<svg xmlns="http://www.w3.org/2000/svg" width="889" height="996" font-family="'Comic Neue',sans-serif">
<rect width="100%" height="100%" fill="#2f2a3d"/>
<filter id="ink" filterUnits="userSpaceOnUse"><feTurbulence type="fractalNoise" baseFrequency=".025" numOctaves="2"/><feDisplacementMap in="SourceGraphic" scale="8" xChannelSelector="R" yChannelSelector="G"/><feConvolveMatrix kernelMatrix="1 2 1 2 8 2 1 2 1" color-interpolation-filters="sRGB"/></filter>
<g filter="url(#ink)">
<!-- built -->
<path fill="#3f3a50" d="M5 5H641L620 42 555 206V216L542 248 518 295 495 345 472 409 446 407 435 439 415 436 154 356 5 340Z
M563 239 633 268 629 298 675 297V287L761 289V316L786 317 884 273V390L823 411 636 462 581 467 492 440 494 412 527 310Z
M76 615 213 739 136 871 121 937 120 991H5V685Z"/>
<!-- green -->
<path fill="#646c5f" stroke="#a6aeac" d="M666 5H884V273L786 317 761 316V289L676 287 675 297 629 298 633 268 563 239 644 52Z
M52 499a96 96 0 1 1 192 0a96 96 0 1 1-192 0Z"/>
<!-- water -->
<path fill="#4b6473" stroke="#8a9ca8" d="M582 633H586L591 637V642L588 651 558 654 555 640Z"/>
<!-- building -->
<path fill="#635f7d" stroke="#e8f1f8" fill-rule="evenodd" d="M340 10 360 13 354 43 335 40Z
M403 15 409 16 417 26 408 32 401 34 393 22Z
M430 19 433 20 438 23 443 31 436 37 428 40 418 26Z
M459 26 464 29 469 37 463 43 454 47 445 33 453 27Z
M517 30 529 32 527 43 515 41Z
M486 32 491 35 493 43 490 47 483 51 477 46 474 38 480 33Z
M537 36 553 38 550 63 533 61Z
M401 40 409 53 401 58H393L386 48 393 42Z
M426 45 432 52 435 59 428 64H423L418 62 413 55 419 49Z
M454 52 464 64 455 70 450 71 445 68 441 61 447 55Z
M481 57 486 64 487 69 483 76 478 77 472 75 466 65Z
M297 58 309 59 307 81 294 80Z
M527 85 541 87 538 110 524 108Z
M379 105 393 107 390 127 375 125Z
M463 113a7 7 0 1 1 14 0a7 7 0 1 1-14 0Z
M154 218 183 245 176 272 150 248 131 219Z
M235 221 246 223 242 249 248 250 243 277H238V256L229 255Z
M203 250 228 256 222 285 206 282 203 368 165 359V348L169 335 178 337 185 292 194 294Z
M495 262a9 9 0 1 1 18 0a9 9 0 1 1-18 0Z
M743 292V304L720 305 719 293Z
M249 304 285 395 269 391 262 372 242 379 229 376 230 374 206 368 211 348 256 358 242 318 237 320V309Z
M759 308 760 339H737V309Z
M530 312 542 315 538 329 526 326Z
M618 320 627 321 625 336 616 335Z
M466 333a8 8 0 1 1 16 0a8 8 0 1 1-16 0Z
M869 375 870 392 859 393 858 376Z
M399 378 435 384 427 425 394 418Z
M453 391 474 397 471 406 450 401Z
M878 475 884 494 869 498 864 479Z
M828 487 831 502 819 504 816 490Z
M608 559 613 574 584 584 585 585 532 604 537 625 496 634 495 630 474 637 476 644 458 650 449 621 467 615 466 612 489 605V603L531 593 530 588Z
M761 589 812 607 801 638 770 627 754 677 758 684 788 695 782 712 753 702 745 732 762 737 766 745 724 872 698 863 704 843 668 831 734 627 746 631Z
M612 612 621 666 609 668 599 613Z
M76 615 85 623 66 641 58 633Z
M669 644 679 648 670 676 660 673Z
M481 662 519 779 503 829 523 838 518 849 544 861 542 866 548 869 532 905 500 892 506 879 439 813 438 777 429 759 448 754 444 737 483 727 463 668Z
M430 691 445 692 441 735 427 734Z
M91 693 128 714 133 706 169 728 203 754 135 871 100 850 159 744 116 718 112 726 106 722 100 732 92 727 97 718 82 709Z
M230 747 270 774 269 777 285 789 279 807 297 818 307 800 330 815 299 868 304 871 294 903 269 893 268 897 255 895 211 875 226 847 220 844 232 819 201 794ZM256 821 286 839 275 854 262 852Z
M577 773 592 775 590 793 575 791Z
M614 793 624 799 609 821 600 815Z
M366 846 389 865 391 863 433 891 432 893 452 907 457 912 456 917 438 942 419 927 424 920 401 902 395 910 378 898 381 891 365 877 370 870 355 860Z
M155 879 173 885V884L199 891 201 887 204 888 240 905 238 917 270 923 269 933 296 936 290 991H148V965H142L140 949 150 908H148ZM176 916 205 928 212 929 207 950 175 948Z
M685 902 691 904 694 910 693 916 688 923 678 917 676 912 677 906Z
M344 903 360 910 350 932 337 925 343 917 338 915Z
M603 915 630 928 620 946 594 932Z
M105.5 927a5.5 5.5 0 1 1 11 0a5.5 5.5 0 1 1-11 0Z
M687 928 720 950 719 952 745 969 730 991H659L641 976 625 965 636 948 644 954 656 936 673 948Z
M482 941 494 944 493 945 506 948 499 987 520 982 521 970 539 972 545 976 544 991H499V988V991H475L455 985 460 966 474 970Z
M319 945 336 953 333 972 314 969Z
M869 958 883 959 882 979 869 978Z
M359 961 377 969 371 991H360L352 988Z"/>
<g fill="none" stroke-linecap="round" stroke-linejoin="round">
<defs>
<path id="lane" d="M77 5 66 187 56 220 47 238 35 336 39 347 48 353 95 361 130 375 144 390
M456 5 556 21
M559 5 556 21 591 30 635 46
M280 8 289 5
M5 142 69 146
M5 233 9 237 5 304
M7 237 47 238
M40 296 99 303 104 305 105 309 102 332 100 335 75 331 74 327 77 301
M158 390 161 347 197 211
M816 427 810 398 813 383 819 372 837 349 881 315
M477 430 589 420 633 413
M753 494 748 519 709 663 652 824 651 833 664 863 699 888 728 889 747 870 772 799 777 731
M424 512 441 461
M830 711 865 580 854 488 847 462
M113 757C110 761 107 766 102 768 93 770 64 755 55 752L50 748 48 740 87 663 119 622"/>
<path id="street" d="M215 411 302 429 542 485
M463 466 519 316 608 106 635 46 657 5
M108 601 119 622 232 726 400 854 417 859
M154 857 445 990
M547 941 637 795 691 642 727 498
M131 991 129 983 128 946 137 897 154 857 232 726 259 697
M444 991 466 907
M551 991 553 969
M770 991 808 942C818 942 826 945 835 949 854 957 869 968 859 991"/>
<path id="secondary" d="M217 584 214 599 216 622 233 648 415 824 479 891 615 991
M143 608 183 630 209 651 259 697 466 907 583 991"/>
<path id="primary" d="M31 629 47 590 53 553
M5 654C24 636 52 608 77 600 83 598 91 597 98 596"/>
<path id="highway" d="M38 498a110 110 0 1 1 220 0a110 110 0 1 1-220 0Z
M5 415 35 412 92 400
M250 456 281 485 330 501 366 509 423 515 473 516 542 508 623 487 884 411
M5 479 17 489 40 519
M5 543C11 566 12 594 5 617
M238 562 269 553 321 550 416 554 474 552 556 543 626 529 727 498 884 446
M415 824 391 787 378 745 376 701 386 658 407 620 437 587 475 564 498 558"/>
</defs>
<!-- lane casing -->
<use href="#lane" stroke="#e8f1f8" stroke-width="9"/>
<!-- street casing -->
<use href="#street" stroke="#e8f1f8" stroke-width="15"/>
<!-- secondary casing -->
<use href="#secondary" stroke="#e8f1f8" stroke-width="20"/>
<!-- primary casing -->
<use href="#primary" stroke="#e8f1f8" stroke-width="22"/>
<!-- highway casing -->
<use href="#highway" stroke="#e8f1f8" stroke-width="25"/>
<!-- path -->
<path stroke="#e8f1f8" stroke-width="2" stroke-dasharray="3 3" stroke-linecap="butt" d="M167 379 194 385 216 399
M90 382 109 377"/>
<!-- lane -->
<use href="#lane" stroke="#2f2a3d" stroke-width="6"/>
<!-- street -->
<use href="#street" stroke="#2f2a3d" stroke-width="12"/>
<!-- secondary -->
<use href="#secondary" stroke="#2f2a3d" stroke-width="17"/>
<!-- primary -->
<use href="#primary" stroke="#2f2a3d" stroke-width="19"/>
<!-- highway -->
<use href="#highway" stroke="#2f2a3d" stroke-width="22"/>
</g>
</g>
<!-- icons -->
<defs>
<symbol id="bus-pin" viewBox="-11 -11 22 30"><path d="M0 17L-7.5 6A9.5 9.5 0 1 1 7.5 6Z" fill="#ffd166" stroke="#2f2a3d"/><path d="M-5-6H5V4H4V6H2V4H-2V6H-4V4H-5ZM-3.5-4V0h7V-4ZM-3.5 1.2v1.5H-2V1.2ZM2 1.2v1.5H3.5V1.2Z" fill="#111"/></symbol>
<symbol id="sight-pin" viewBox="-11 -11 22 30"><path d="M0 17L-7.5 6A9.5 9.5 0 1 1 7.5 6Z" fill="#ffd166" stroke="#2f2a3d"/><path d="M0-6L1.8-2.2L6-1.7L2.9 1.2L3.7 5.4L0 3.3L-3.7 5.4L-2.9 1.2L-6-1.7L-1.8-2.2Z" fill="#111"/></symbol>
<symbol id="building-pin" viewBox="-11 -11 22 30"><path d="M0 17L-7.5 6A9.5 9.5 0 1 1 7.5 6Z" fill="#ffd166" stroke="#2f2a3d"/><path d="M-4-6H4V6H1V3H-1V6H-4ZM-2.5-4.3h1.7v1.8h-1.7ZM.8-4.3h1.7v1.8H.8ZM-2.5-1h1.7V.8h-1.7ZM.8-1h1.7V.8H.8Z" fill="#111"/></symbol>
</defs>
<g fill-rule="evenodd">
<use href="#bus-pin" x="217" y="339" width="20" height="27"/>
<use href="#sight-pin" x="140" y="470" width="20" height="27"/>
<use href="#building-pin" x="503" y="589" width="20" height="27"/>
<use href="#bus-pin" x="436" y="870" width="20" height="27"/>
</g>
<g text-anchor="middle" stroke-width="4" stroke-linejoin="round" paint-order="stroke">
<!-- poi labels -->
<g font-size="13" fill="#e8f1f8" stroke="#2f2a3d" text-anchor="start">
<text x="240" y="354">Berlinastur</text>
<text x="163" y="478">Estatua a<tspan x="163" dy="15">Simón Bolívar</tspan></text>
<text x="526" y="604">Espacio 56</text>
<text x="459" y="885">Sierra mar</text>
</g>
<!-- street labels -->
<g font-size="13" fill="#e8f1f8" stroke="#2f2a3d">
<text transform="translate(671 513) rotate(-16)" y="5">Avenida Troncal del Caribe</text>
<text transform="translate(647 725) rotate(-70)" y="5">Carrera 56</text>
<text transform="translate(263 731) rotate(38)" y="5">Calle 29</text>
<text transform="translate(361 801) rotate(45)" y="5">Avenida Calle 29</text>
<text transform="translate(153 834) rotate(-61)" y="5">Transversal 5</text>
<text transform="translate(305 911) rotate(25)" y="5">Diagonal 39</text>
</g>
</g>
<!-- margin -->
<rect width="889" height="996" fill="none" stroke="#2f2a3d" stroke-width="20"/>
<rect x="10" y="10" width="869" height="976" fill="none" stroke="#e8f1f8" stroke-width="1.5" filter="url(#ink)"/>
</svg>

━━━

* TASK DESCRIPTION *
Report every line in the listing that holds the word "anchor".

* TASK SOLUTION *
<g text-anchor="middle" stroke-width="4" stroke-linejoin="round" paint-order="stroke">
<g font-size="13" fill="#e8f1f8" stroke="#2f2a3d" text-anchor="start">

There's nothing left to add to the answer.